Kamis, 29 Januari 2009

Kehilangan

"Guru, aku sedih banget" kata seorang ibu yang telah sepekan duduk diam di depan jasad anaknya yang mulai membusuk. Anaknya telah mati termakan bencana tahun ini. " Aku tak sanggup relakan anak sulungku pergi dengan cara yang tidak sewajarnya"
"Lalu apa yang kau mau dariku?" sang guru menjawab. Sang guru adalah tokoh agama di pedalaman suku di mana bencana terjadi.
" Beritahu aku cara, agar dewa mau pertemukan aku lagi dengan anakku." permintaan ibu itu dengan berlinang air mata,tak terbayang kesedihan yang dilanda. Lalu sang guru menyuruh ibu itu untuk keliling kampung, menyinggahi setiap rumah dan meminta merica sebagai persembahan pada dewa. Saat mulai pertama mengetuk, pemilik rumah keluar dan mendapati ibu itu dengan iba.
" Apa yang hendak kau perbuat ibu, kenapa air matamu basah dan tak kunjung kering?"
" Aku hanya menginginkan satu bulir merica dari dapur rumahmu, agar bisa aku persembahkan kepada dewa." jawab sang ibu memelas.
" Untuk apa ibu persembahkan itu pada dewa?"

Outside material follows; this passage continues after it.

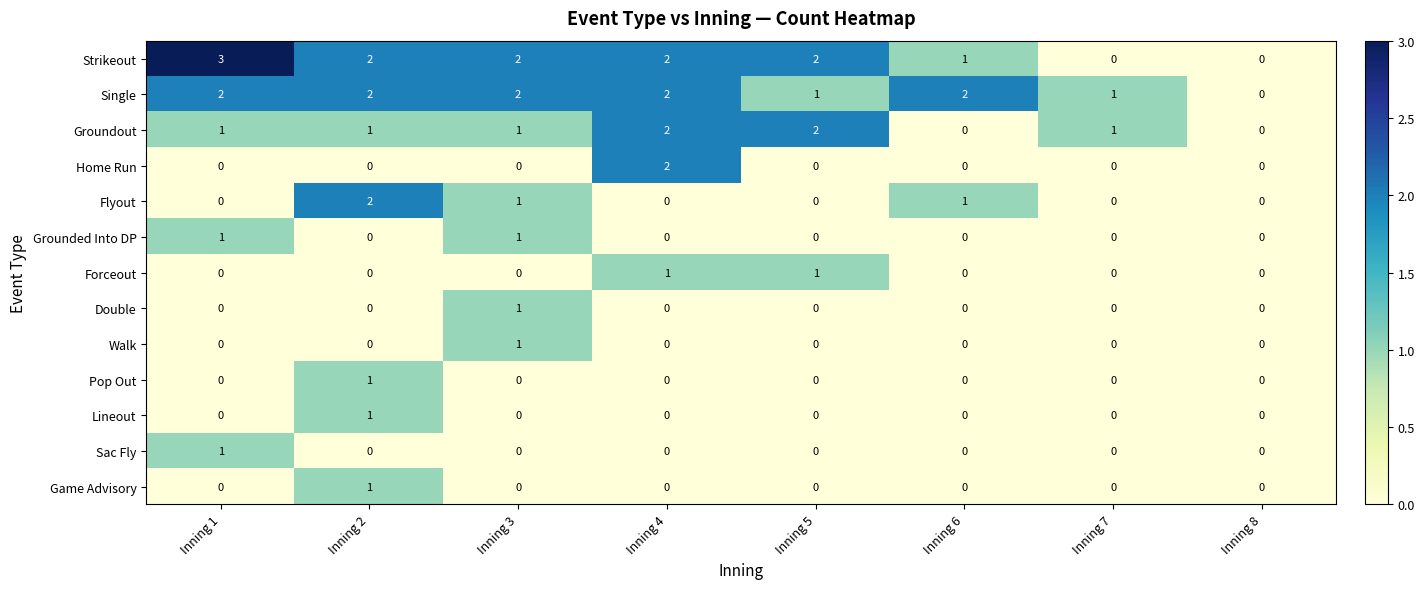

How many Strikeout values are between 1 and 2?

5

sang ibu lalu menjelaskan hal yang telah menimpa anaknya. Tak disangka sang pemilik rumah pun telah kehilangan ayahnya oleh bencana alam yang baru saja menelan warga kampung. Mereka saling bercerita, berbagi sedih, haru dan tangis. Sang ibu begitu tersentuh oleh cerita pemilik rumah, dia telah merelakan kepergian ayahnya, merelakan semua yang telah menimpa warga kampung dan mencoba tersenyum kembali.
Akhirnya, ibu itu melanjutkan perjalanannya meminta merica ke warga kampung. Tiap rumah, dari ujung ke ujung kampung telah dikumpulkannya merica. Semakin banyak pintu diketuk semakin kering air mata ibu itu. Semua pemilik rumah yang dimintakan merica, ternyata telah kehilangan anggota keluarga dan orang yang dicintai. Ada yang tabah, ada juga yang sedih berlarut larut. Tak beda dengan sang ibu. Setelah semua rumah di mintakan merica kembalilah ibu kepada rumah sang guru.
" Guru, aku hendak kuburkan saja jasad anakku."
" Kenapa demikian,bukankah kau inginkan dewa mempertemukan kau dengan anakmu lagi." jawab guru.
" Tidak guru, semua hanya ilusi. Ternyata tidak hanya aku yang kehilangan orang yang dicintai. Ternyata bukan hanya aku saja yang terkena dampak bencana ini. Dan buruknya hanya aku yang memiliki kehilangan ini. Semua orang memang kehilangan anggota keluarga mereka, tapi mereka tidak memiliki kehilangan itu. Yang mereka miliki justru jiwa orang yang telah pergi. Dengan demikian mereka tak pernah memiliki rasa kehilangan. Ternyata jika kita berbagi kita bisa terhibur dan tak menganggap diri kita paling nestapa, paling sengsara. Manusia hidup dalam keseimbangan, aku tak mau sedih terus guru, aku sadar bukan hanya aku yang sedih. Akan berdosa jika aku mencobai dewa hanya untuk hibur sedihku."jelas ibu itu panjang lebar.
"Terbukalah dengan apa yang disekitarmu,melihatlah apa yang nampak bagimu, mendengarlah apa yang telah dikatakan bagimu, maka hatimu akan besar dan jiwamu luas seluas samudera. Karena kegagalan bukan hanya untukmu, tetapi untuk semua orang yang lupa menyalakan pelita saat pelita itu mati. Sebaliknya, Tak ada kegagalan bagi orang yang sesegera mungkin berdiri setelah dia jatuh." jawab guru.